The string slm (salaam) would be
char *str = [50, 55, 60,0]; // The 0 being the mark of end of string in
C
i.e. str[0]==50, str[1]==55, etc..
The glyph is the drawing that appears on a screen.
For example, if we decide we associate the drawing "s" to the position
50 in the encoding AE, "l" to the position 55 and "m" to the position
60, the string slm would appear on the screen as "slm".
But if we decide we associate the drawing "a" to the position 50 in the
encoding AE, "c" to the position 55 and "e" to the position 60, the
string slm would appear on the screen as "ace" BUT WOULD STILL MEAN slm
TO THE COMPUTER!!!
A font file is in general a file where these drawings are stored at
given positions.
Where it's easy to make the match between the encoding and the drawing's
position (Latin, Hebrew, Russian, etc...) the drawings, better known as
the glyphs, are stored at the same location their encoding indicate,
thus making the mapping trivial. For example, the latin glyph "A" will
be stored at position 65 in a font file, like the ISO-8859-1 or most
other encodings locate the letter A.
In Arabic (except if you chose to use my experimental position agnostic
glyphs "Square Arabic" in Akka;)), we have shaping, which means, the
same encoding will not necessarily correspond to the same glyph and we
have to go through a more complex processing. For example, we could
decide that AE's s, i.e. the char with the code 50 would be associated
with the first position glyph stored at the element 10 in the glyph
file, mid position in position 11, end position in element 12, and lone
position in element 13, and the soft would chose what is the appropriate
glyph to display according to the context.
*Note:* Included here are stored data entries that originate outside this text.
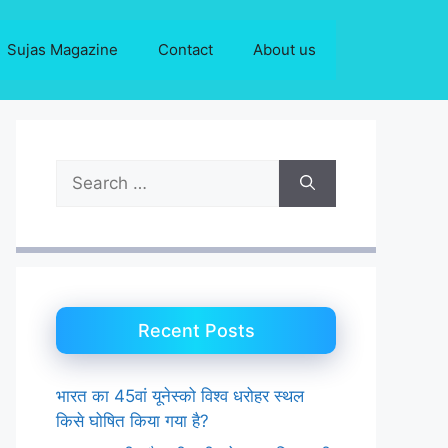
Sujas Magazine
Contact
About us
Search
for:
Recent Posts
भारत का 45वां यूनेस्को विश्व धरोहर स्थल
किसे घोषित किया गया है?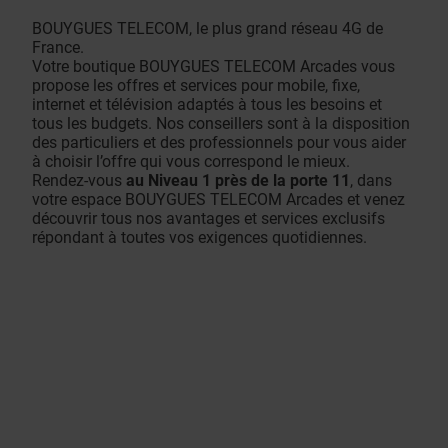
BOUYGUES TELECOM, le plus grand réseau 4G de
France.
Votre boutique BOUYGUES TELECOM Arcades vous
propose les offres et services pour mobile, fixe,
internet et télévision adaptés à tous les besoins et
tous les budgets. Nos conseillers sont à la disposition
des particuliers et des professionnels pour vous aider
à choisir l’offre qui vous correspond le mieux.
Rendez-vous
au Niveau 1 près de la porte 11
, dans
votre espace BOUYGUES TELECOM Arcades et venez
découvrir tous nos avantages et services exclusifs
répondant à toutes vos exigences quotidiennes.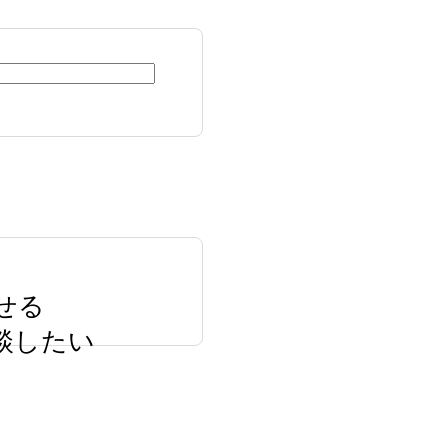
せる
談したい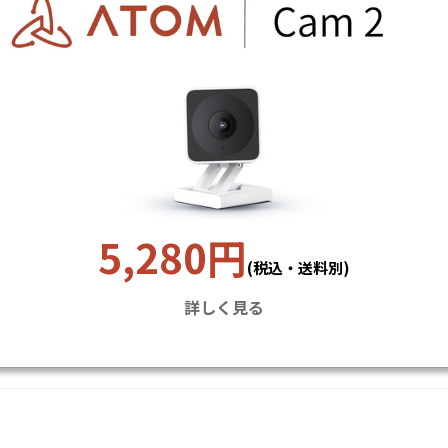
5,280円
(税込・送料別)
詳しく見る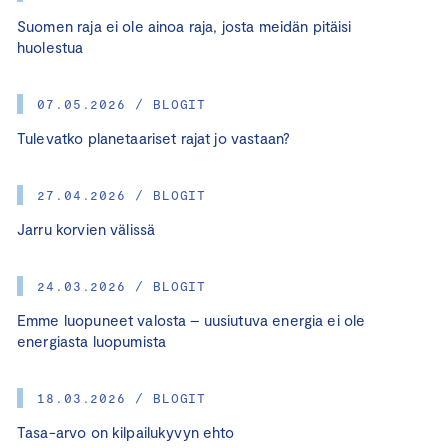
Suomen raja ei ole ainoa raja, josta meidän pitäisi
huolestua
07.05.2026 / BLOGIT
Tulevatko planetaariset rajat jo vastaan?
27.04.2026 / BLOGIT
Jarru korvien välissä
24.03.2026 / BLOGIT
Emme luopuneet valosta – uusiutuva energia ei ole
energiasta luopumista
18.03.2026 / BLOGIT
Tasa-arvo on kilpailukyvyn ehto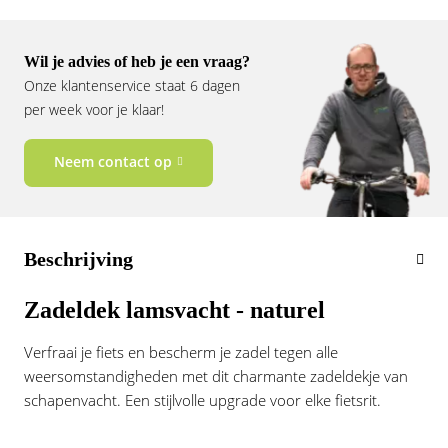
Vogue
Wil je advies of heb je een vraag?
Onze klantenservice staat 6 dagen
per week voor je klaar!
Neem contact op
Beschrijving
Zadeldek lamsvacht - naturel
Verfraai je fiets en bescherm je zadel tegen alle
weersomstandigheden met dit charmante zadeldekje van
schapenvacht. Een stijlvolle upgrade voor elke fietsrit.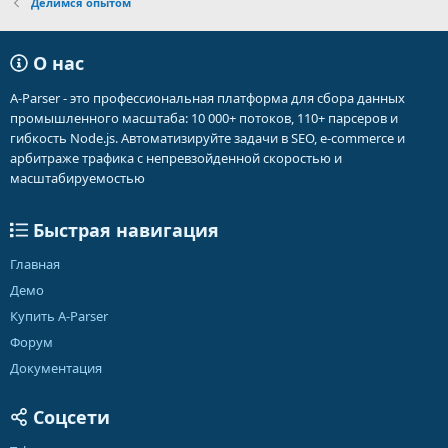
Делимся опытом
О нас
A-Parser - это профессиональная платформа для сбора данных
промышленного масштаба: 10 000+ потоков, 110+ парсеров и
гибкость Node.js. Автоматизируйте задачи в SEO, e-commerce и
арбитраже трафика с непревзойденной скоростью и
масштабируемостью
Быстрая навигация
Главная
Демо
Купить A-Parser
Форум
Документация
Соцсети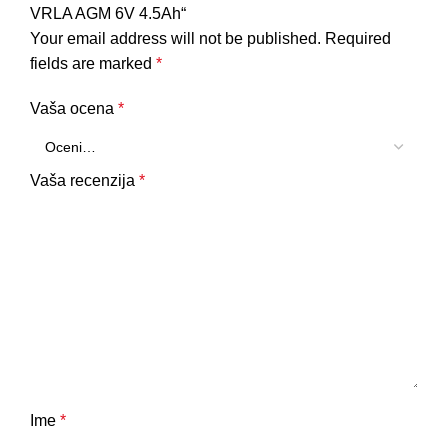
VRLA AGM 6V 4.5Ah“
Your email address will not be published.
Required
fields are marked
*
Vaša ocena
*
Vaša recenzija
*
Ime
*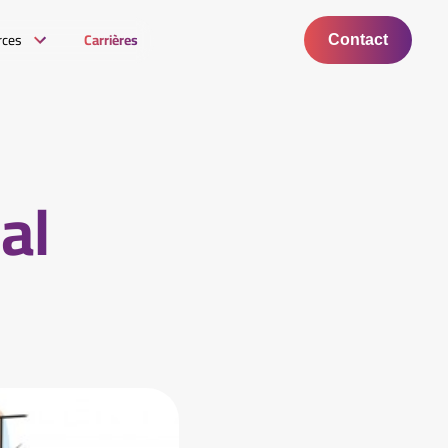
rces
Carrières
Contact
al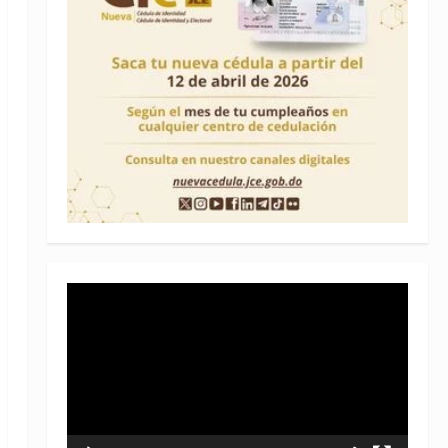
Reproductor
de
vídeo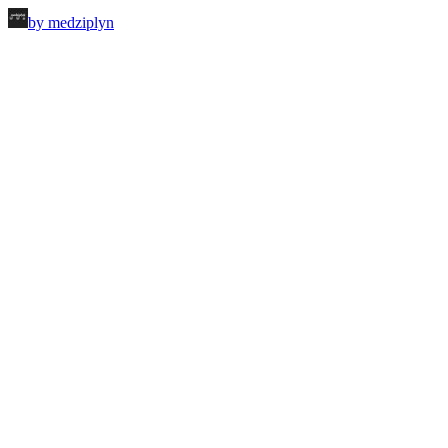
by medziplyn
For that reason, it is not
important where glyphs are stored in a file as long as the soft knows
where they are, but it is important to use standard encodings because
files, libraries for string manipulations and other data treatment
pieces of codes rely on the encoding.
We might wonder why we don't simply make an Arabic encoding using
directly a trivial code-to-glyph encoding (or use the trivial upper
Forms maps in unicode's tables). Because that would mean making the
problem harder, moving it in the layer of every data manipulation where
the same letters would be considered different according to their
position or context, and thus making a trivial comparison of mid-word s
and end word s a complex work for example.
Hope that makes it clearer.
Salaam,
Chahine
"Haisam K. Ido" a *crit :
> Hi Guys:
>
> Is there a document which describes the meanings and relationships
> between glyphs, characters and fonts?